■ Dataset items
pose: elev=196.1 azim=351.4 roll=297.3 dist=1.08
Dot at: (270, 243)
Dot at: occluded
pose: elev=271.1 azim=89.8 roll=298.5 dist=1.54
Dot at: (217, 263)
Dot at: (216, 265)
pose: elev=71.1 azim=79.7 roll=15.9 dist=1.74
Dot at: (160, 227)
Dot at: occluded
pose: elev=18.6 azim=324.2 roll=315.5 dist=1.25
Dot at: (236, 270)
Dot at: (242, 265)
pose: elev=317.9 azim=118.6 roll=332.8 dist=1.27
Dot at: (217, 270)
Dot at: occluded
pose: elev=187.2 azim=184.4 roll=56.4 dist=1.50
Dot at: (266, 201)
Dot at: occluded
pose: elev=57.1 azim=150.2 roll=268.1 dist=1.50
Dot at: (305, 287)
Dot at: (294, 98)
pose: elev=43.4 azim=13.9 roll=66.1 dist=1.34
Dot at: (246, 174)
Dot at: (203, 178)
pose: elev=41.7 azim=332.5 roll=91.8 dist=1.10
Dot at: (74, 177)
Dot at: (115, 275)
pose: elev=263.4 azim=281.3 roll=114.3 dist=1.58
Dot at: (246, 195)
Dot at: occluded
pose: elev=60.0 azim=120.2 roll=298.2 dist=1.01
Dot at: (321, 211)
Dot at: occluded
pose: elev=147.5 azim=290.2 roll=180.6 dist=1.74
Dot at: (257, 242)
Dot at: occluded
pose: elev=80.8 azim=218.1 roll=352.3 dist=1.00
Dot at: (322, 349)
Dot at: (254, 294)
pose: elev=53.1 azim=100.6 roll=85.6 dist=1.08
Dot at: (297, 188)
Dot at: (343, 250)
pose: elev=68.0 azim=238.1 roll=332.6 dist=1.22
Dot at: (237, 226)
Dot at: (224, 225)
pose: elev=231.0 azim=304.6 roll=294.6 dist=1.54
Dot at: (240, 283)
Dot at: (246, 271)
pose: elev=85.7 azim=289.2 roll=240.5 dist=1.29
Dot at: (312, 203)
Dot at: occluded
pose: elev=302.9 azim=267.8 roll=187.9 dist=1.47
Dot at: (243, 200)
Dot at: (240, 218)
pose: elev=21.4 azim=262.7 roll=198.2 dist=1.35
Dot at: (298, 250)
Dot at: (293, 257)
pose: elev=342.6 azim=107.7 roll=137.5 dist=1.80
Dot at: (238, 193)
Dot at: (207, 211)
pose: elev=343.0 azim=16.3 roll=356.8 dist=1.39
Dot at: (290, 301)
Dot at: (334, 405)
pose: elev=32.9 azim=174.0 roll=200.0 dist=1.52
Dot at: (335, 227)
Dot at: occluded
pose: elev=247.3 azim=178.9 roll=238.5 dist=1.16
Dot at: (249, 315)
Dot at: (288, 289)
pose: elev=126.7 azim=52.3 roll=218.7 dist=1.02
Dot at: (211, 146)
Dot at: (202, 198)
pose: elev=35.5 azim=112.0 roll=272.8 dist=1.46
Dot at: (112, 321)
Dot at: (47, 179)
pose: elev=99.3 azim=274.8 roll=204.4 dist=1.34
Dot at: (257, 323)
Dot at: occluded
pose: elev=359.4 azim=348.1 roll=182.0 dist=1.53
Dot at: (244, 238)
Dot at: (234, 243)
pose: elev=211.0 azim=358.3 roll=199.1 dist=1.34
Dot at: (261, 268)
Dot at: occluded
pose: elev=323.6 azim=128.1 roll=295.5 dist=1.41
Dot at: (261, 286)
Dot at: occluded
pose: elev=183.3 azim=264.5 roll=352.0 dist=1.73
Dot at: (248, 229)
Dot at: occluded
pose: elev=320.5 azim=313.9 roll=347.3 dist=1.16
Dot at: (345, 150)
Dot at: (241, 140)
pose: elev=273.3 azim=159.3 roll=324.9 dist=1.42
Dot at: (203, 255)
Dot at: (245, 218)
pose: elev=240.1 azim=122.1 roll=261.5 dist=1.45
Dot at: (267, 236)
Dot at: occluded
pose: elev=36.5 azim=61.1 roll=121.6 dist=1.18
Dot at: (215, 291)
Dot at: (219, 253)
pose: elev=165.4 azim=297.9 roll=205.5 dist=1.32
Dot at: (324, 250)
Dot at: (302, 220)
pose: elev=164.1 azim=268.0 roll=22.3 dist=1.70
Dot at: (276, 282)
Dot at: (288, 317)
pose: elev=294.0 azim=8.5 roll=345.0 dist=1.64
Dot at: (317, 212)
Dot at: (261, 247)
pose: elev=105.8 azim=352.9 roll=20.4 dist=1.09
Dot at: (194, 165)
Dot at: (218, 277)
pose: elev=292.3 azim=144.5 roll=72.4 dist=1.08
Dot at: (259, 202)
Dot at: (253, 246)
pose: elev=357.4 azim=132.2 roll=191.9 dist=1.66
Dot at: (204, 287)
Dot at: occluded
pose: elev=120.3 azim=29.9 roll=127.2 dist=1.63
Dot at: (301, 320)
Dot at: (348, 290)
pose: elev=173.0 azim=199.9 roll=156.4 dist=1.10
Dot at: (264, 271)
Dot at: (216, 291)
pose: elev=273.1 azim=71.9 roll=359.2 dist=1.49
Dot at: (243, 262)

■ Work to do
Can you reproduce all of these lines word for word?

■ The reply
pose: elev=196.1 azim=351.4 roll=297.3 dist=1.08
Dot at: (270, 243)
Dot at: occluded
pose: elev=271.1 azim=89.8 roll=298.5 dist=1.54
Dot at: (217, 263)
Dot at: (216, 265)
pose: elev=71.1 azim=79.7 roll=15.9 dist=1.74
Dot at: (160, 227)
Dot at: occluded
pose: elev=18.6 azim=324.2 roll=315.5 dist=1.25
Dot at: (236, 270)
Dot at: (242, 265)
pose: elev=317.9 azim=118.6 roll=332.8 dist=1.27
Dot at: (217, 270)
Dot at: occluded
pose: elev=187.2 azim=184.4 roll=56.4 dist=1.50
Dot at: (266, 201)
Dot at: occluded
pose: elev=57.1 azim=150.2 roll=268.1 dist=1.50
Dot at: (305, 287)
Dot at: (294, 98)
pose: elev=43.4 azim=13.9 roll=66.1 dist=1.34
Dot at: (246, 174)
Dot at: (203, 178)
pose: elev=41.7 azim=332.5 roll=91.8 dist=1.10
Dot at: (74, 177)
Dot at: (115, 275)
pose: elev=263.4 azim=281.3 roll=114.3 dist=1.58
Dot at: (246, 195)
Dot at: occluded
pose: elev=60.0 azim=120.2 roll=298.2 dist=1.01
Dot at: (321, 211)
Dot at: occluded
pose: elev=147.5 azim=290.2 roll=180.6 dist=1.74
Dot at: (257, 242)
Dot at: occluded
pose: elev=80.8 azim=218.1 roll=352.3 dist=1.00
Dot at: (322, 349)
Dot at: (254, 294)
pose: elev=53.1 azim=100.6 roll=85.6 dist=1.08
Dot at: (297, 188)
Dot at: (343, 250)
pose: elev=68.0 azim=238.1 roll=332.6 dist=1.22
Dot at: (237, 226)
Dot at: (224, 225)
pose: elev=231.0 azim=304.6 roll=294.6 dist=1.54
Dot at: (240, 283)
Dot at: (246, 271)
pose: elev=85.7 azim=289.2 roll=240.5 dist=1.29
Dot at: (312, 203)
Dot at: occluded
pose: elev=302.9 azim=267.8 roll=187.9 dist=1.47
Dot at: (243, 200)
Dot at: (240, 218)
pose: elev=21.4 azim=262.7 roll=198.2 dist=1.35
Dot at: (298, 250)
Dot at: (293, 257)
pose: elev=342.6 azim=107.7 roll=137.5 dist=1.80
Dot at: (238, 193)
Dot at: (207, 211)
pose: elev=343.0 azim=16.3 roll=356.8 dist=1.39
Dot at: (290, 301)
Dot at: (334, 405)
pose: elev=32.9 azim=174.0 roll=200.0 dist=1.52
Dot at: (335, 227)
Dot at: occluded
pose: elev=247.3 azim=178.9 roll=238.5 dist=1.16
Dot at: (249, 315)
Dot at: (288, 289)
pose: elev=126.7 azim=52.3 roll=218.7 dist=1.02
Dot at: (211, 146)
Dot at: (202, 198)
pose: elev=35.5 azim=112.0 roll=272.8 dist=1.46
Dot at: (112, 321)
Dot at: (47, 179)
pose: elev=99.3 azim=274.8 roll=204.4 dist=1.34
Dot at: (257, 323)
Dot at: occluded
pose: elev=359.4 azim=348.1 roll=182.0 dist=1.53
Dot at: (244, 238)
Dot at: (234, 243)
pose: elev=211.0 azim=358.3 roll=199.1 dist=1.34
Dot at: (261, 268)
Dot at: occluded
pose: elev=323.6 azim=128.1 roll=295.5 dist=1.41
Dot at: (261, 286)
Dot at: occluded
pose: elev=183.3 azim=264.5 roll=352.0 dist=1.73
Dot at: (248, 229)
Dot at: occluded
pose: elev=320.5 azim=313.9 roll=347.3 dist=1.16
Dot at: (345, 150)
Dot at: (241, 140)
pose: elev=273.3 azim=159.3 roll=324.9 dist=1.42
Dot at: (203, 255)
Dot at: (245, 218)
pose: elev=240.1 azim=122.1 roll=261.5 dist=1.45
Dot at: (267, 236)
Dot at: occluded
pose: elev=36.5 azim=61.1 roll=121.6 dist=1.18
Dot at: (215, 291)
Dot at: (219, 253)
pose: elev=165.4 azim=297.9 roll=205.5 dist=1.32
Dot at: (324, 250)
Dot at: (302, 220)
pose: elev=164.1 azim=268.0 roll=22.3 dist=1.70
Dot at: (276, 282)
Dot at: (288, 317)
pose: elev=294.0 azim=8.5 roll=345.0 dist=1.64
Dot at: (317, 212)
Dot at: (261, 247)
pose: elev=105.8 azim=352.9 roll=20.4 dist=1.09
Dot at: (194, 165)
Dot at: (218, 277)
pose: elev=292.3 azim=144.5 roll=72.4 dist=1.08
Dot at: (259, 202)
Dot at: (253, 246)
pose: elev=357.4 azim=132.2 roll=191.9 dist=1.66
Dot at: (204, 287)
Dot at: occluded
pose: elev=120.3 azim=29.9 roll=127.2 dist=1.63
Dot at: (301, 320)
Dot at: (348, 290)
pose: elev=173.0 azim=199.9 roll=156.4 dist=1.10
Dot at: (264, 271)
Dot at: (216, 291)
pose: elev=273.1 azim=71.9 roll=359.2 dist=1.49
Dot at: (243, 262)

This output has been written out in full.